Disease Inquiry
I have two daughters, and my younger daughter, who is now in first grade, started experiencing vomiting and abdominal pain three years ago.
Each episode involves vomiting yellowish phlegm-like fluid, which later turns dark green.
These episodes have occurred every year in March and April, and this year they have persisted intermittently since March.
We have visited Fengyuan Hospital and Taichung Veterans General Hospital over a dozen times, but no cause has been identified.
At the Veterans General Hospital, she underwent an endoscopy (which showed slight superficial bleeding), EEG, and blood tests (the EEG showed abnormal discharges, suspected to be due to cyclic vomiting).
Despite medication, there has been no effective control.
I would like to seek your advice on what further examinations should be conducted to identify the underlying cause and guide appropriate treatment for my daughter's condition.
Thank you very much!
A Gong, 30~39 year old female. Ask Date: 2003/08/04
Dr. Lai Xiangrong reply Rare Disease
Hello, based on your description of your daughter's condition, the main issues are vomiting and abdominal pain.
The physician has explored two main areas: 1.

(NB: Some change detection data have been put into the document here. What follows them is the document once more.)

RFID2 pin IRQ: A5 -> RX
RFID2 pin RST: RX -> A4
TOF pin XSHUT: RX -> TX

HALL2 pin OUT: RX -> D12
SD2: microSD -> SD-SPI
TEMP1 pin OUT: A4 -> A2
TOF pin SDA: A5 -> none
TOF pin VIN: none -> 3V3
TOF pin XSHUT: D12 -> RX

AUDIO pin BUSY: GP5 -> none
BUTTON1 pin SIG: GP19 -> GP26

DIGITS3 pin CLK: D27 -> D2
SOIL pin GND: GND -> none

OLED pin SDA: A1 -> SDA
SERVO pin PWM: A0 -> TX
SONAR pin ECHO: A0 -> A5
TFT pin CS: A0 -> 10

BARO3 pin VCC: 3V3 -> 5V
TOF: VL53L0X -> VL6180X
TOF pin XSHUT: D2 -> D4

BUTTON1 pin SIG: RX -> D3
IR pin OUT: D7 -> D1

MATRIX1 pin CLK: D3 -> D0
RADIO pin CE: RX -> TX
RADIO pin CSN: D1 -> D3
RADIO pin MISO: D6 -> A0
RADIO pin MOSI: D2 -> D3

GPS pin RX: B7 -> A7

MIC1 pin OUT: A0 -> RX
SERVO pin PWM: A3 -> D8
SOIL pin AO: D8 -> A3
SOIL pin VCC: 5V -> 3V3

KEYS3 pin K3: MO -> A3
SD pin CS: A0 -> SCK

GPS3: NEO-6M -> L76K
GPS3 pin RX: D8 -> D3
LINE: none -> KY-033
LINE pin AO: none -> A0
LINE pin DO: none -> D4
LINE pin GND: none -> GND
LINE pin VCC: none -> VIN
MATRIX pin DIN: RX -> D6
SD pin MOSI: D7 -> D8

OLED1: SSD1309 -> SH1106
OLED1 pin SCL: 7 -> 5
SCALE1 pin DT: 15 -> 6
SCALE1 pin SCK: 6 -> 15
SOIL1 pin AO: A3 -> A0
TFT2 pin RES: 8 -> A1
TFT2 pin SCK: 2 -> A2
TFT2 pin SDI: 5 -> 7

The gastrointestinal system and 2.
The neurological system.
This basic approach seems correct.
If there is indeed abnormal electrical activity in the brain, it is important to continue monitoring the EEG and clinical symptoms, discuss with the physician, and consider scheduling an MRI for further evaluation.
Reply Date: 2003/08/04
More Info
Galloway-Mowat syndrome (GMS) is a rare genetic disorder that primarily affects the kidneys and the brain. It is characterized by a combination of congenital nephrotic syndrome, microcephaly (small head size), and developmental delays. The syndrome is inherited in an autosomal recessive manner, meaning that both parents must carry a copy of the mutated gene for their child to be affected.
Children with GMS often present with symptoms shortly after birth, typically within the first few weeks of life. The most common initial symptom is nephrotic syndrome, which is characterized by significant proteinuria (excess protein in the urine), edema (swelling due to fluid retention), and hypoalbuminemia (low levels of albumin in the blood). The edema can be particularly pronounced in the face and limbs.
In addition to kidney issues, children with GMS may exhibit distinct facial features, including a prominent forehead, a flat nasal bridge, and a pointed chin. The neurological manifestations can include developmental delays, intellectual disability, and in some cases, seizures. Unfortunately, the prognosis for children with GMS is often poor, with many affected individuals not surviving past early childhood due to complications related to kidney failure or neurological issues.
Genetic testing can help confirm a diagnosis of GMS, although the specific genes involved are still being studied. Currently, there is no definitive cure for GMS, and treatment is primarily supportive. This may include managing kidney function, addressing developmental delays through therapies, and providing nutritional support. Given the complexity of the syndrome, families are often encouraged to seek genetic counseling to understand the implications of the disorder and the risks for future pregnancies.
In the case of your friend's child, it is crucial for the family to work closely with a pediatric nephrologist and a geneticist who can provide comprehensive care and support. Early intervention services, including physical therapy, occupational therapy, and speech therapy, can also be beneficial in helping the child reach their developmental milestones.
As for the second part of your inquiry regarding the rare condition known as Short Anagen Syndrome (SAS), it is a hair growth disorder characterized by a shortened anagen (growth) phase of the hair cycle. This condition can lead to hair that appears thin and sparse, and it is often more noticeable in children. While SAS is indeed rare, it primarily affects hair growth without significant health implications.
Diagnosis of SAS is typically clinical, relying on the observation of hair growth patterns and the exclusion of other potential causes of hair loss. Since your daughter is the first reported case of SAS in an Asian child, it highlights the diversity of genetic conditions and their presentations across different populations.
For both GMS and SAS, it is essential for families to have access to accurate information and support. Engaging with healthcare professionals who specialize in rare diseases can provide families with the necessary resources and guidance.
In conclusion, both Galloway-Mowat syndrome and Short Anagen Syndrome are rare conditions that require specialized care and understanding. Families dealing with these diagnoses should seek comprehensive medical support, including genetic counseling and early intervention services, to navigate the challenges associated with these disorders.